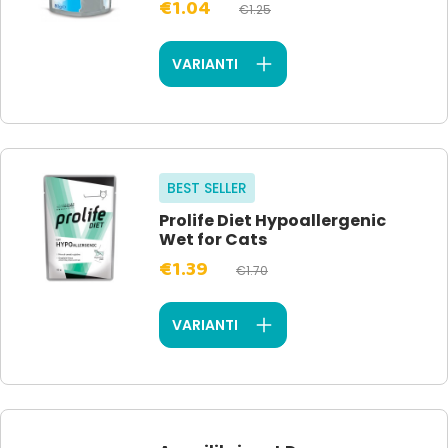
€1.04
€1.25
VARIANTI
BEST SELLER
Prolife Diet Hypoallergenic
Wet for Cats
€1.39
€1.70
VARIANTI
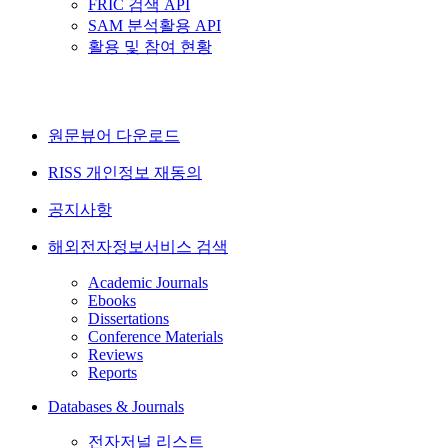
FRIC 검색 API
SAM 분석활용 API
활용 및 참여 현황
원문뷰어 다운로드
RISS 개인정보 재동의
공지사항
해외전자정보서비스 검색
Academic Journals
Ebooks
Dissertations
Conference Materials
Reviews
Reports
Databases & Journals
전자저널 리스트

::::::

Could you repeat the text of these items with each "VARIANTI" changed to "VARIANTS" and nothing else altered? Omit the pictures.

€1.04
€1.25
VARIANTS
BEST SELLER
Prolife Diet Hypoallergenic
Wet for Cats
€1.39
€1.70
VARIANTS
FRIC 검색 API
SAM 분석활용 API
활용 및 참여 현황
원문뷰어 다운로드
RISS 개인정보 재동의
공지사항
해외전자정보서비스 검색
Academic Journals
Ebooks
Dissertations
Conference Materials
Reviews
Reports
Databases & Journals
전자저널 리스트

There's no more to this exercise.